→ Показанный отрывок:
◇ ◇ ◇ ◇ ◇ ◇ ◇

Уезжай из Рима. Ну и что? Во-первых, совет малопрактичный; во-вторых, ты будешь бродить по берегу моря, по незнакомому маленькому городу и думать о том, как ходил бы здесь с ней, показал бы ей этот закат и ту башню. Не работает, Публий, не работает.

Вспоминай недоброе. "Мне своей ночи не даст, а коробейнику даст". Во-первых, это все как раз забывается в первую очередь. Во-вторых, как легко скатиться с обвинений и инвектив в безнадежные признания в любви. Наш поэт и сам это понимает: "Я говорил: "У подруги моей некрасивые ноги!" / (Если же правду сказать, были они хороши.) / Я говорил: "У подруги моей неизящные руки!" / (Если же правду сказать, были и руки стройны.)"

Вот именно. Вот именно. Не работает.

◇ ◇ ◇ ◇ ◇ ◇ ◇

Изображения страниц и извлечённый текст
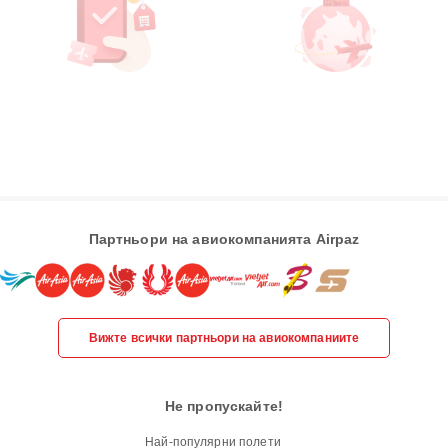
Партньори на авиокомпанията Airpaz
Вижте всички партньори на авиокомпаниите
Не пропускайте!
Най-популярни полети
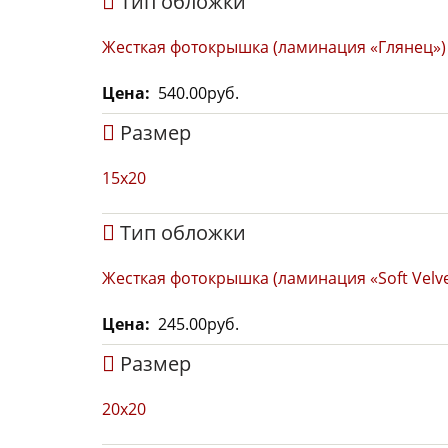
Тип обложки
Жесткая фотокрышка (ламинация «Глянец»)
Цена
540.00руб.
Размер
15х20
Тип обложки
Жесткая фотокрышка (ламинация «Soft Velve
Цена
245.00руб.
Размер
20x20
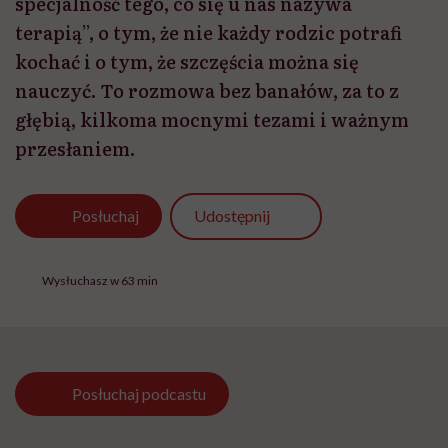
specjalność tego, co się u nas nazywa
terapią”, o tym, że nie każdy rodzic potrafi
kochać i o tym, że szczęścia można się
nauczyć. To rozmowa bez banałów, za to z
głębią, kilkoma mocnymi tezami i ważnym
przesłaniem.
Udostępnij
Posłuchaj
Wysłuchasz w 63 min
Posłuchaj
podcastu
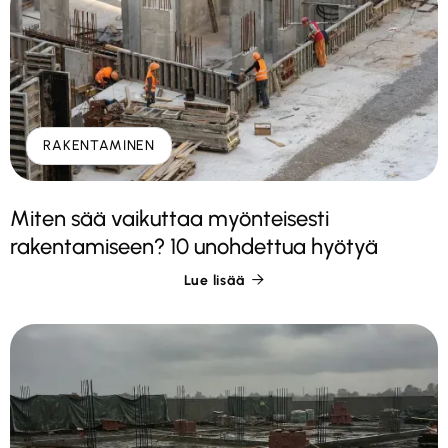
RAKENTAMINEN
Miten sää vaikuttaa myönteisesti
rakentamiseen? 10 unohdettua hyötyä
Lue lisää

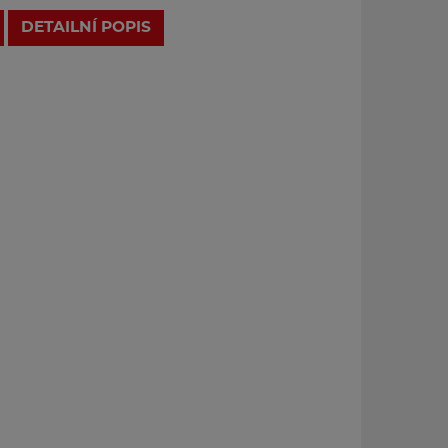
DETAILNÍ POPIS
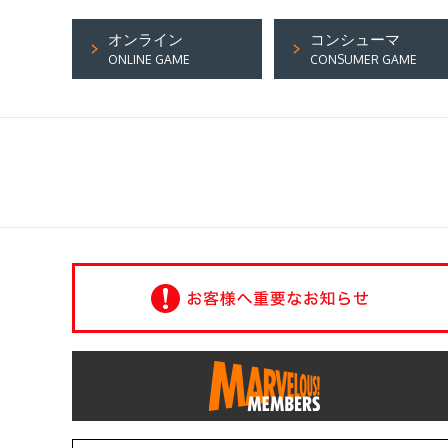
オンライン
コンシューマ
ONLINE GAME
CONSUMER GAME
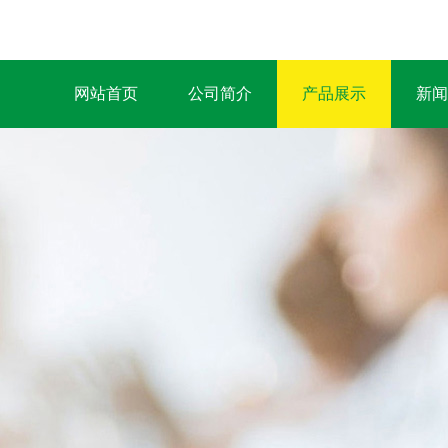
网站首页
公司简介
产品展示
新闻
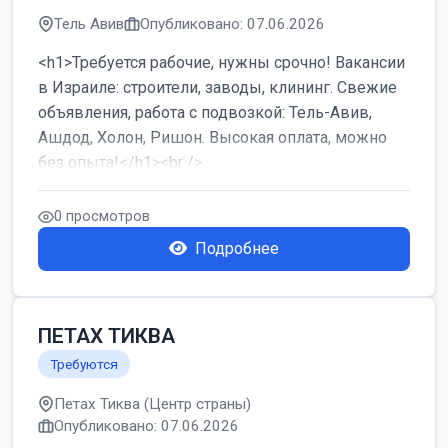
Тель Авив
Опубликовано: 07.06.2026
<h1>Требуется рабочие, нужны срочно! Вакансии
в Израиле: строители, заводы, клининг. Свежие
объявления, работа с подвозкой: Тель-Авив,
Ашдод, Холон, Ришон. Высокая оплата, можно
без опыта!</h1><br />
...
0 просмотров
Подробнее
ПЕТАХ ТИКВА
Требуются
Петах Тиква (Центр страны)
Опубликовано: 07.06.2026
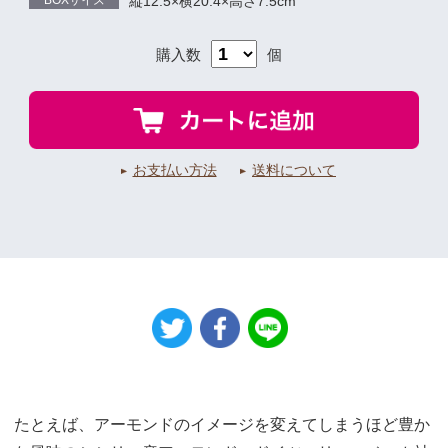
BOXサイズ
縦12.5×横20.4×高さ7.5cm
購入数
個
お支払い方法
送料について
たとえば、アーモンドのイメージを変えてしまうほど豊か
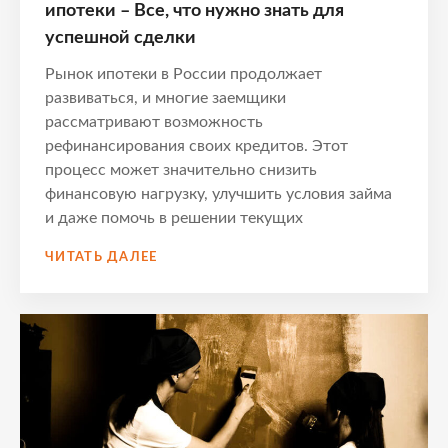
ипотеки – Все, что нужно знать для
успешной сделки
Рынок ипотеки в России продолжает
развиваться, и многие заемщики
рассматривают возможность
рефинансирования своих кредитов. Этот
процесс может значительно снизить
финансовую нагрузку, улучшить условия займа
и даже помочь в решении текущих
ЭТАПЫ
ЧИТАТЬ ДАЛЕЕ
И
НЮАНСЫ
РЕФИНАНСИРОВАНИЯ
ИПОТЕКИ
–
ВСЕ,
ЧТО
НУЖНО
ЗНАТЬ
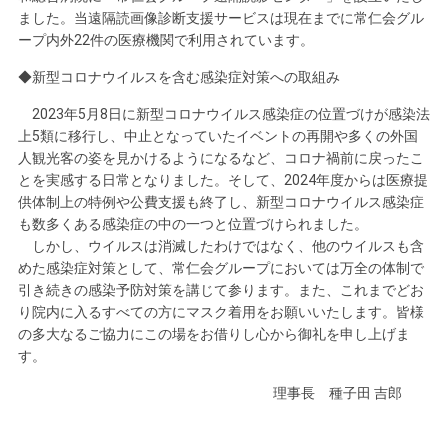
ました。当遠隔読画像診断支援サービスは現在までに常仁会グル
ープ内外22件の医療機関で利用されています。
◆新型コロナウイルスを含む感染症対策への取組み
2023年5月8日に新型コロナウイルス感染症の位置づけが感染法
上5類に移行し、中止となっていたイベントの再開や多くの外国
人観光客の姿を見かけるようになるなど、コロナ禍前に戻ったこ
とを実感する日常となりました。そして、2024年度からは医療提
供体制上の特例や公費支援も終了し、新型コロナウイルス感染症
も数多くある感染症の中の一つと位置づけられました。
しかし、ウイルスは消滅したわけではなく、他のウイルスも含
めた感染症対策として、常仁会グループにおいては万全の体制で
引き続きの感染予防対策を講じて参ります。また、これまでどお
り院内に入るすべての方にマスク着用をお願いいたします。皆様
の多大なるご協力にこの場をお借りし心から御礼を申し上げま
す。
理事長 種子田 吉郎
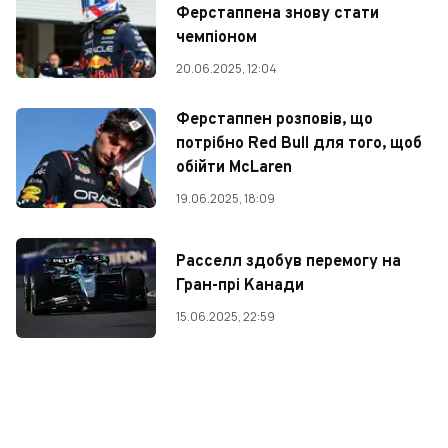
Ферстаппена знову стати
чемпіоном
20.06.2025, 12:04
Ферстаппен розповів, що
потрібно Red Bull для того, щоб
обійти McLaren
19.06.2025, 18:09
Расселл здобув перемогу на
Гран-прі Канади
15.06.2025, 22:59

◇ ◇ ◇ ◇ ◇ ◇ ◇

→ Рабочее задание A:
Перепишите весь показанный отрывок начиная со слов "Уезжай из Рима." и вплоть до слов "именно. Не работает.", заменив в нём "Рима" на "Афин".
→ Рабочее задание B:
Перечислите все места и предметы, которые в первом абзаце показанного отрывка названы как места воображаемой прогулки или как то, что можно было бы показать подруге.
Записи взяты из другого источника.

→ Решение задания A:
Уезжай из Афин. Ну и что? Во-первых, совет малопрактичный; во-вторых, ты будешь бродить по берегу моря, по незнакомому маленькому городу и думать о том, как ходил бы здесь с ней, показал бы ей этот закат и ту башню. Не работает, Публий, не работает.

Вспоминай недоброе. "Мне своей ночи не даст, а коробейнику даст". Во-первых, это все как раз забывается в первую очередь. Во-вторых, как легко скатиться с обвинений и инвектив в безнадежные признания в любви. Наш поэт и сам это понимает: "Я говорил: "У подруги моей некрасивые ноги!" / (Если же правду сказать, были они хороши.) / Я говорил: "У подруги моей неизящные руки!" / (Если же правду сказать, были и руки стройны.)"

Вот именно. Вот именно. Не работает.

→ Решение задания B:
Берег моря, незнакомый маленький город, этот закат, та башня.